Загоны были построены гораздо позже, чем Академия, всего лет тридцать назад, что сказалось на их внешнем виде. Сама Академия возведена из строгого серого камня, неподобающий веселенький оттенок строения принимают только на рассвете и на закате, но с законом вращения солнца вокруг нашего мира архитектор ничего сделать не мог. Основное здание и двенадцать башен-пристроек к нему, соединенных крытыми переходами, имеют тяжеловесный казенный вид. Когда смотришь, появляется ощущение, что скорее весь мир разрушится, но Академия все так же будет стоять на этом месте. Училище Искусства Волшебства было построено в 70-х годах позапрошлого века по указанию тогдашнего короля. Георгес Девятый, кстати, и поныне жив и изредка отслеживает судьбу своего творения, учреждает премии лучшим адептам имени себя, временами даже приезжает на церемонии посвящения. Трон он спихнул одному из внуков; сыворотку омоложения короли, к зависти всего остального населения, могут доставать в любом количестве.
Академию проектировал какой-то знаменитый архитектор, но загоны, которые достраивались для магических существ, никто не планировал и тем более не особо старался при постройке.
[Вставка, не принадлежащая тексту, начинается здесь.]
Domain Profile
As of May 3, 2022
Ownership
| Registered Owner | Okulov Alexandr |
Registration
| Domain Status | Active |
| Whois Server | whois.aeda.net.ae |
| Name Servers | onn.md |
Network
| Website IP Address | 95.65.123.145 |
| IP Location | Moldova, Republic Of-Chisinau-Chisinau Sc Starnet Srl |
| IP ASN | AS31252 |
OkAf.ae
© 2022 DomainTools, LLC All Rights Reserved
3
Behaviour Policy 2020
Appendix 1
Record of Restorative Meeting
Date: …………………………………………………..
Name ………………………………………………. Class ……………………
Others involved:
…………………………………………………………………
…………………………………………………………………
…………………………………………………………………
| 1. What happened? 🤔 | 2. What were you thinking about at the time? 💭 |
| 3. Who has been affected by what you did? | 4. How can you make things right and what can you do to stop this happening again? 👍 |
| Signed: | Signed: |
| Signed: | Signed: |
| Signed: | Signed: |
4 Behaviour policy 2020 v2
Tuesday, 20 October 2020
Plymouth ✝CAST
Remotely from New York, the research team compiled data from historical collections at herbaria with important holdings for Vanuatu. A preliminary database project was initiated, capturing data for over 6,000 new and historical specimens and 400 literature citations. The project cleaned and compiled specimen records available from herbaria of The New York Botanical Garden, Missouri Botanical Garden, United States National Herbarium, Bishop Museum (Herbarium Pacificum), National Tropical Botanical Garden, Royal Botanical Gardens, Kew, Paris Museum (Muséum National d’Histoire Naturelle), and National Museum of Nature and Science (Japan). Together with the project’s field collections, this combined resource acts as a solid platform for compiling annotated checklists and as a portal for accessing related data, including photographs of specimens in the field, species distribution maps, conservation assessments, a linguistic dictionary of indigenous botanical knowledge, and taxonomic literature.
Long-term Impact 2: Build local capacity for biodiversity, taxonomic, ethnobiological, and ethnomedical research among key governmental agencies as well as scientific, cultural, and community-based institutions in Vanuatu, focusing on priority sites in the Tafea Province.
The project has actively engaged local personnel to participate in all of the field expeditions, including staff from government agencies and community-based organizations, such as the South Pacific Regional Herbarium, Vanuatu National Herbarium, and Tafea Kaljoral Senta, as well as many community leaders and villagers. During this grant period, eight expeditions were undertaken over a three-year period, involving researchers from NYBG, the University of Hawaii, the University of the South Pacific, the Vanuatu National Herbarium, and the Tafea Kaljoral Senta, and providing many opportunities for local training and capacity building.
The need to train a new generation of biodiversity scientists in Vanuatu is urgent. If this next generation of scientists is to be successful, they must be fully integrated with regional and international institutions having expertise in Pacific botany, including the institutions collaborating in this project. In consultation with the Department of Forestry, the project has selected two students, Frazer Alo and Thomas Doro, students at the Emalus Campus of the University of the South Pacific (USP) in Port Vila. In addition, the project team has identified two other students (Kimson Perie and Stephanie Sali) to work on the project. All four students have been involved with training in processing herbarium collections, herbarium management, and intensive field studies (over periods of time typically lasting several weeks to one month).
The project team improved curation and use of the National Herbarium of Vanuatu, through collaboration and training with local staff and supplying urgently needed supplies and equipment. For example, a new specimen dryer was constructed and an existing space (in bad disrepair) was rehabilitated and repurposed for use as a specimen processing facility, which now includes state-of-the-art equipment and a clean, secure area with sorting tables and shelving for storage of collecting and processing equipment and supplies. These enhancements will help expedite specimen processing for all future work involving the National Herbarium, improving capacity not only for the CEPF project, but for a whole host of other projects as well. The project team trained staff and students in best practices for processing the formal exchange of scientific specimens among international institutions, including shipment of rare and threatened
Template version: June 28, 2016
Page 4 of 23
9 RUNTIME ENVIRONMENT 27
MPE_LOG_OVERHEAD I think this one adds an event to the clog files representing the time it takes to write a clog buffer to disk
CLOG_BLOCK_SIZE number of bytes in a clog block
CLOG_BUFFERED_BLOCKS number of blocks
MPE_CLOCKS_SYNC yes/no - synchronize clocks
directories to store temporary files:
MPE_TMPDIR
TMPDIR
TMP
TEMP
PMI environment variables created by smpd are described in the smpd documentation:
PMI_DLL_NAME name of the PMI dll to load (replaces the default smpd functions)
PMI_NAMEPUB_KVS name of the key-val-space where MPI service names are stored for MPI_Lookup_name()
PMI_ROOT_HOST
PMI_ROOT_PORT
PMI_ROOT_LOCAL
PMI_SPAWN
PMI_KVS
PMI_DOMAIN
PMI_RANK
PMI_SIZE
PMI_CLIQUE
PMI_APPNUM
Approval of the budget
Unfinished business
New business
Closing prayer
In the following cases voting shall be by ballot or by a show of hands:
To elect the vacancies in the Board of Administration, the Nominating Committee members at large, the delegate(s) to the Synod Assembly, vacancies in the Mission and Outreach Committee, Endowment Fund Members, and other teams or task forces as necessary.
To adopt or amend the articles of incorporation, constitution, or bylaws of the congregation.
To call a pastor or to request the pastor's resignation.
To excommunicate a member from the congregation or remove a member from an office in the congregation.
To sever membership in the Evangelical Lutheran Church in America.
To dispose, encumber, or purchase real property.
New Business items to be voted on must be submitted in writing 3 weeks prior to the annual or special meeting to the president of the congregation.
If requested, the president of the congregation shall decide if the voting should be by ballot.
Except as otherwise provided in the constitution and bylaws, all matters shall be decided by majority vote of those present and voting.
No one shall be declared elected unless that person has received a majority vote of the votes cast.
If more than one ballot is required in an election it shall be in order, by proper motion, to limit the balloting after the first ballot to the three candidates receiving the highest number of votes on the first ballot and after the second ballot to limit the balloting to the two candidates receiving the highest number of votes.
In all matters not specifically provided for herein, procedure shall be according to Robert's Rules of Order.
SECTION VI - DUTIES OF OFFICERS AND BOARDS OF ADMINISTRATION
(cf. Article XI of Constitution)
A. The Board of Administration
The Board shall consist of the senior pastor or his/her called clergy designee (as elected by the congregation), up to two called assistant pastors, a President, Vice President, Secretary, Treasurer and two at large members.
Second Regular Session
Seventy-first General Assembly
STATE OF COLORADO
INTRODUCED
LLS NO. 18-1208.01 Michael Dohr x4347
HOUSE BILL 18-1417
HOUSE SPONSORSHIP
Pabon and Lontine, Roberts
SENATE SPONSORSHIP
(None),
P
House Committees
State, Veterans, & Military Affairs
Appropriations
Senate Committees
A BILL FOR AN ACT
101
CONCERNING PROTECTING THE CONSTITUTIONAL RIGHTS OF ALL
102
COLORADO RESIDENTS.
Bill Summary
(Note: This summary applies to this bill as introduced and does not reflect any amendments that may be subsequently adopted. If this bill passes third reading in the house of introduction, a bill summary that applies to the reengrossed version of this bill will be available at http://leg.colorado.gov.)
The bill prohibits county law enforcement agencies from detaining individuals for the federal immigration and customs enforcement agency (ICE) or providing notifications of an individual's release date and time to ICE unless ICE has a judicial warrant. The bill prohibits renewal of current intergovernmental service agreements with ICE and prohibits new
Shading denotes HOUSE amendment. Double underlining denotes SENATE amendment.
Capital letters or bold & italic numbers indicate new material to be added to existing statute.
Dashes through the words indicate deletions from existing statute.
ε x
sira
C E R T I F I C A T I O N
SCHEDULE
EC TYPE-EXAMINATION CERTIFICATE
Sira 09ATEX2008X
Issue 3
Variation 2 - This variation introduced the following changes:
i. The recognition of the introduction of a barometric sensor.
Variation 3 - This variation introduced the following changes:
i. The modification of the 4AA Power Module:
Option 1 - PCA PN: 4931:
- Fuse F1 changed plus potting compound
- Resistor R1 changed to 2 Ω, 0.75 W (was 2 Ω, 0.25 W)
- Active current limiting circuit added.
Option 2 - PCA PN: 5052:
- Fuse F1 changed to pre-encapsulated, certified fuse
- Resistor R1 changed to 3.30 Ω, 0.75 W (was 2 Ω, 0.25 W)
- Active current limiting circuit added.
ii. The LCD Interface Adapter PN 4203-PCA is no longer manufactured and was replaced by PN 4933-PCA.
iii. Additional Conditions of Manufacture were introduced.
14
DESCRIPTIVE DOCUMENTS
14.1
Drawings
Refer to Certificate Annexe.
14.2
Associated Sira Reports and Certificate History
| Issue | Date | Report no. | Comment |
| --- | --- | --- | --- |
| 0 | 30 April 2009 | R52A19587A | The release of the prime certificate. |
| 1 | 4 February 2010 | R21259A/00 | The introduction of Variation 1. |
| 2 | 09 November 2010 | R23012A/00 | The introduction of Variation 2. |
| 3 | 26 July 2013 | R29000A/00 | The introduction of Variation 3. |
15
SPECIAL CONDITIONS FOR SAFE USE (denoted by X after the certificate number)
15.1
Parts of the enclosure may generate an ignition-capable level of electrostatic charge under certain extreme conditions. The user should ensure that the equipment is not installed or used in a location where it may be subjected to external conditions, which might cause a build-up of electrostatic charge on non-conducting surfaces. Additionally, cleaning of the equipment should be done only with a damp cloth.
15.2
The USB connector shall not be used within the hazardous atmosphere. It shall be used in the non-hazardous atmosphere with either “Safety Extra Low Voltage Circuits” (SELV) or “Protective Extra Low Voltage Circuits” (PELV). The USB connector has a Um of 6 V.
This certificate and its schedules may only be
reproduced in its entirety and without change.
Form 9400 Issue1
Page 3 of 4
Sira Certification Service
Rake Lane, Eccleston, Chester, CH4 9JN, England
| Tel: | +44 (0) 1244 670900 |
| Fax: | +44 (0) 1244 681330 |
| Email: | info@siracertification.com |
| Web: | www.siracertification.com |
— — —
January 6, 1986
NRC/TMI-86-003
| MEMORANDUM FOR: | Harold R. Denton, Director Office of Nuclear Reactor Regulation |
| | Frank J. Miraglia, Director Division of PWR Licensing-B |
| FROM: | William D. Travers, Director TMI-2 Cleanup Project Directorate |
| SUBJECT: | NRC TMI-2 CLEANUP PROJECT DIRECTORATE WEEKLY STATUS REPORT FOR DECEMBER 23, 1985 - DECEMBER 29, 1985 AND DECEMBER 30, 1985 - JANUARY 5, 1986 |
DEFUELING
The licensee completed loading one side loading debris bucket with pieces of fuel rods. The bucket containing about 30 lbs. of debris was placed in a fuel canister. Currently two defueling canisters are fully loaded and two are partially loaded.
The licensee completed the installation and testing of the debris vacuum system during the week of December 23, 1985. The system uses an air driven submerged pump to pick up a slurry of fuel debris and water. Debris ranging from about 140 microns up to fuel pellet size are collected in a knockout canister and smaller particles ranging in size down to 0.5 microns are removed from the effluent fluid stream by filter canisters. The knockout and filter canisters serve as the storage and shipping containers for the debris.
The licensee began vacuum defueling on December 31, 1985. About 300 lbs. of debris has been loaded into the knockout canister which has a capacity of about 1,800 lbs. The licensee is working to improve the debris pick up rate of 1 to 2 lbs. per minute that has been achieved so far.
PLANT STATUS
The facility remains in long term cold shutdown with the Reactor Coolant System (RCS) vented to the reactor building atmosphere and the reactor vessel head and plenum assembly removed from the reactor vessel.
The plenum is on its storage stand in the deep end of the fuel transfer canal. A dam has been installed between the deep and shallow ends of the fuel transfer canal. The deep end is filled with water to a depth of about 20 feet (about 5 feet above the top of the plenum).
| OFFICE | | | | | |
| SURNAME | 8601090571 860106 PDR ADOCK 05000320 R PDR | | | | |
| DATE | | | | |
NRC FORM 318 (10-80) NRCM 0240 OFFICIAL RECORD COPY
Если бы четыре десятка сараев поставили в два ряда и соединили между собой крытым коридором, то вышли бы один в один наши загоны, которые всегда навевают на меня мысли о сельской местности. Еще бы пару свинок пустить, и весь деревенский колорит передан.
Позже ночью, дергаясь от каждой тени, я провела боевую магичку в загон к Ротару. Я уже успела изучить распорядок: к двум часам мои однокурсники окончательно расходились, а сами драконы впадали в подобие спячки. Всем сейчас не до нас. Но все равно, заходя в загоны, уже готовилась выдать объяснение. Внутри было тихо и темно, лишь сумрачно, как ночник, горел единственный светильник. Я повертела головой, прислушиваясь к звукам. Никто здесь ночевать не остался. Обошлось.
– Так вот вы как, летунчики, живете, – выдохнула Феолески. – А я-то все думала…
По ее лицу я поняла, что она ожидала худшего. Смотря на загоны снаружи, все ожидают. Я провела Риалис в помещение, где содержался Ротар, и остановилась на пороге, привычно со страхом вглядываясь, пытаясь определить дыхание. Дракон смятой кучей тряпья лежал в углу, и ночные сумерки скрадывали его очертания.
– Шхэн, кошмар, я и не думала, что твоему дракону настолько паршиво, – с суеверным ужасом сказала Риалис. – Он живой-то еще?